O
Mistério do Sofrimento
Amor é a norma do universo
Deus está chamando e preparando
uma companheira eterna chamada a Noiva, que deve sentar-se com seu Filho no
trono, na qualidade de co-regente nos séculos por vir (Ap 3.21). A fim de
qualificar-se para esta exaltada posição, os que fazem parte da Noiva devem
assemelhar-se ao Filho, tanto quanto for possível o finito tornar-se parecido
com o infinito. Se quiserem qualificar-se para seus elevados deveres, devem
partilhar do caráter do próprio Deus, que é amor ágape. Esta é a norma
do universo, o ideal que Deus está trabalhando para implantar na ordem social
eterna. Mas essa virtude de caráter não pode ser desenvolvida na humanidade
decaída sem sofrimento.
Glória e Sofrimento
Isto explica a revelação
inspirada de Paulo: “Se sofrermos, também com ele reinaremos” (2 Tm 2.12 – Ed. Revista e Corrigida). De acordo
com Romanos 5.3-5, sofrimento resulta em caráter (amor ágape), e caráter
é requisito indispensável ao governo. Visto como não há desenvolvimento do
caráter sem sofrimento, todos aqueles que Deus está preparando para reinar
junto com seu Filho terão de passar pelo sofrimento.
O Profundo Dano da Queda
Deus declarou que Adão antes do
pecado era “muito bom”, mas a Queda provocou danos fundamentais a Adão e à sua
descendência. Deixou a raça centrada em si mesma. A centralidade do eu é a
própria essência de todo pecado e miséria, e resulta em autodestruição. É o
âmago da hostilidade, e a hostilidade é o âmago do inferno, sua essência e
marca característica. A centralidade do eu é a antítese da santidade ou do amor
ágape, marca característica e essência do céu.

# # # #

• _REQUISITOS_:
1. Copie do trecho sobre o mistério do sofrimento a parte que vai de "O Profundo Dano" até "essência do céu.", incluindo esta última.
2. Retome o trecho sobre o mistério do sofrimento e dê continuidade a ele a partir do ponto em que termina.

• _LINHAS LISTADAS_:
# # # #

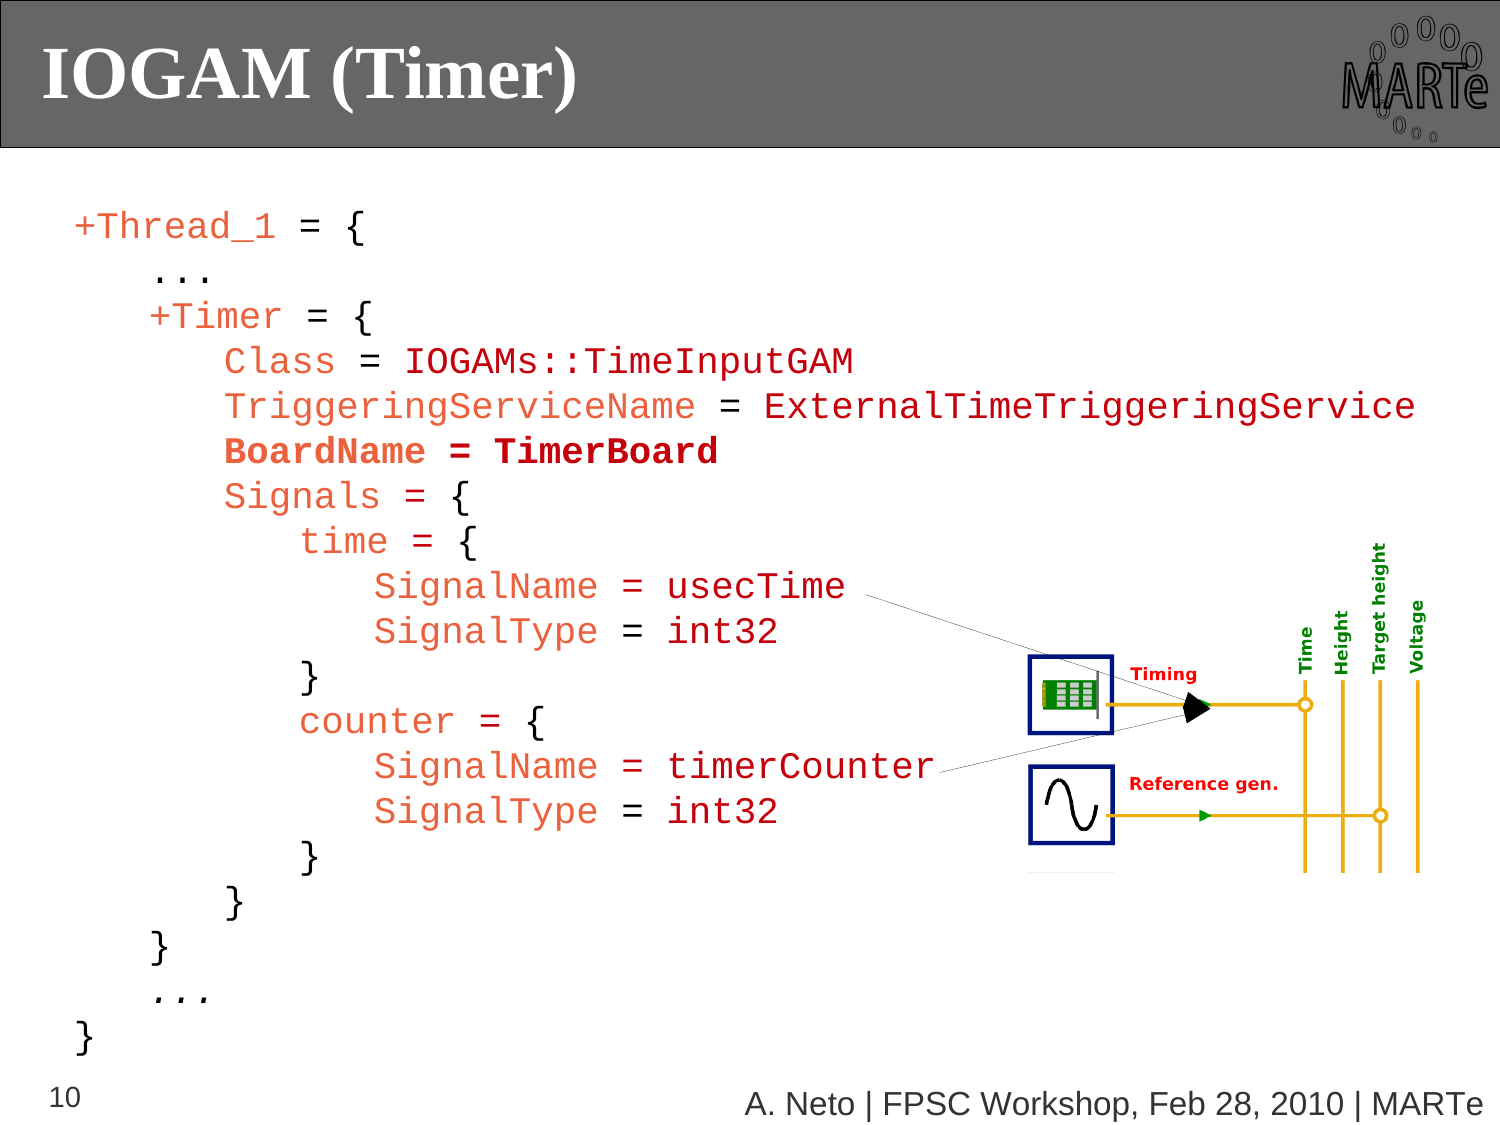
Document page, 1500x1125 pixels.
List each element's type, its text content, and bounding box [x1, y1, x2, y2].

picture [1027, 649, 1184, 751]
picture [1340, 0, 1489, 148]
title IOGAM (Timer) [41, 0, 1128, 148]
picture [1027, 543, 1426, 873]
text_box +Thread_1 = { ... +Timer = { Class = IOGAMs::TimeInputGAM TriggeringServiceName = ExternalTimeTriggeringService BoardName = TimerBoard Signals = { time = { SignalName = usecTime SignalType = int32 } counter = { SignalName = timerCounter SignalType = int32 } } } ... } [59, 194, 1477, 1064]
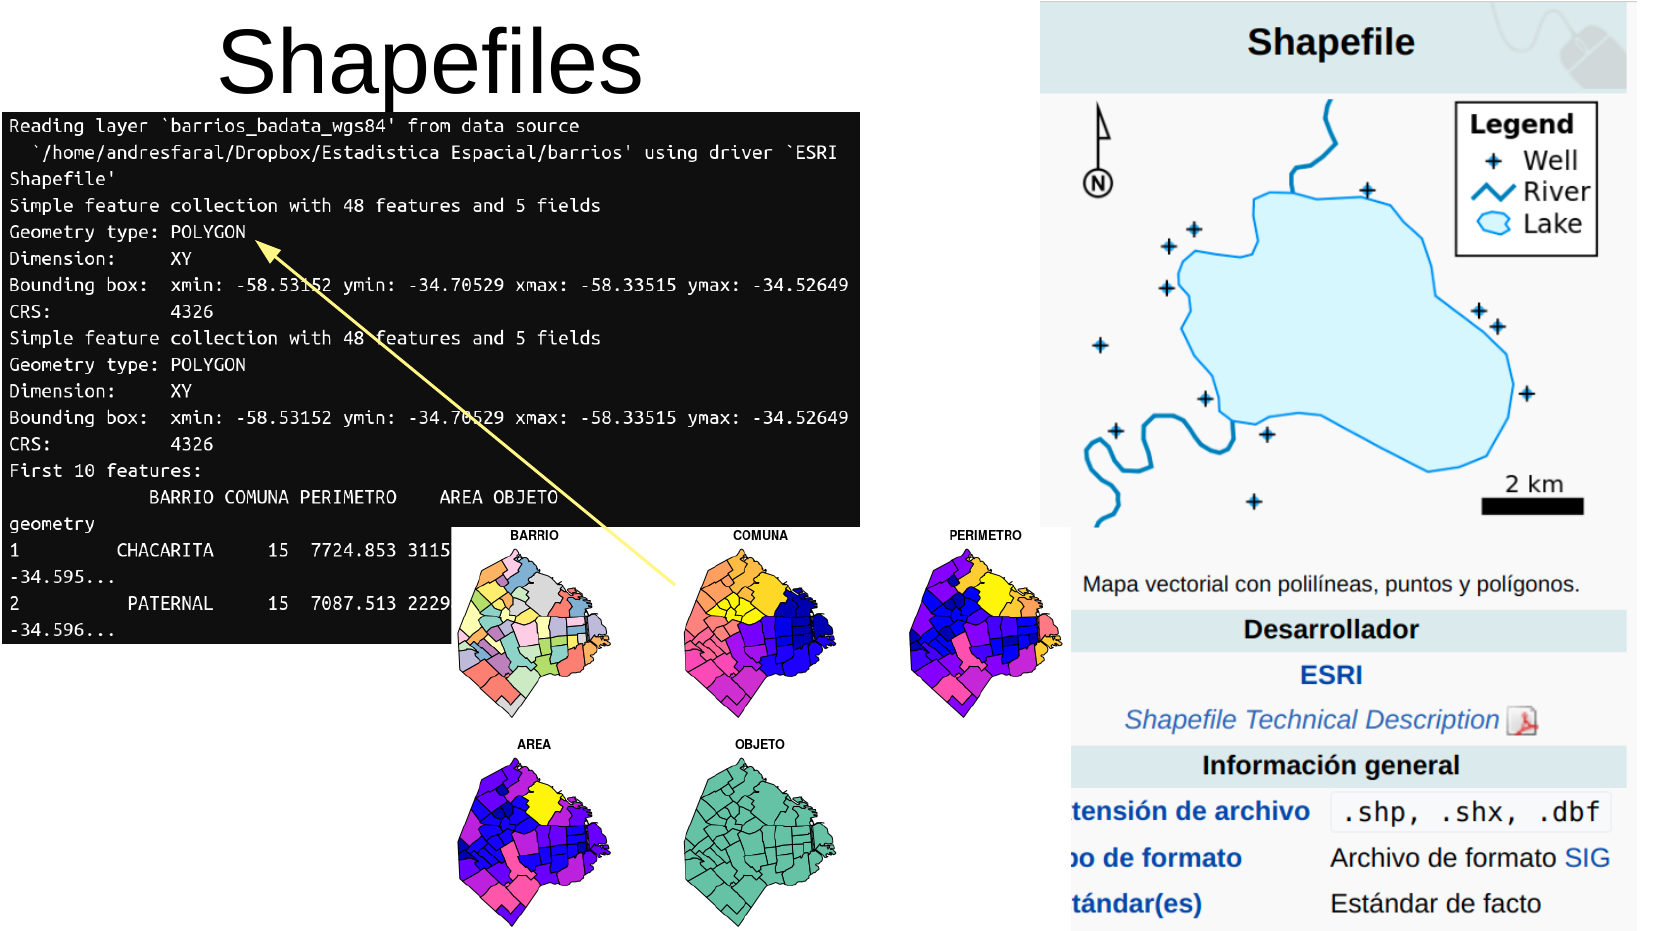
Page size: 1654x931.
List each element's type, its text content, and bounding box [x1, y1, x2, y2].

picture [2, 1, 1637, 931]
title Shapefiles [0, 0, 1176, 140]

# # # #

• _RESPOSTAS_:
1.
O Profundo Dano da Queda
Deus declarou que Adão antes do
pecado era “muito bom”, mas a Queda provocou danos fundamentais a Adão e à sua
descendência. Deixou a raça centrada em si mesma. A centralidade do eu é a
própria essência de todo pecado e miséria, e resulta em autodestruição. É o
âmago da hostilidade, e a hostilidade é o âmago do inferno, sua essência e
marca característica. A centralidade do eu é a antítese da santidade ou do amor
ágape, marca característica e essência do céu.

2.
A Necessidade de Descentralização
A fim de trazer o indivíduo à
semelhança de seu Filho, Deus precisa primeiro descentralizá-lo. A
descentralização começa na crise de justificação e no novo nascimento, e
continua na crise de santificação ou plenitude do Espírito Santo.
Necessariamente, não termina aí.
Essas são apenas experiências iniciais, semelhantes a um vestíbulo, que é um
bom lugar para se entrar, mas um pobre lugar para se permanecer. A obra de
santificação pela qual se descentraliza o eu é instantânea e ao mesmo tempo
progressiva. É uma crise e também um processo que continua pela vida toda. “Eu
tenho certeza de que Deus, que começou a boa obra em vocês, continuará
ajudando-os a crescer em sua graça até quando sua tarefa em vocês estiver
finalmente terminada naquele dia quando Jesus Cristo voltar” ( Fp 1.6).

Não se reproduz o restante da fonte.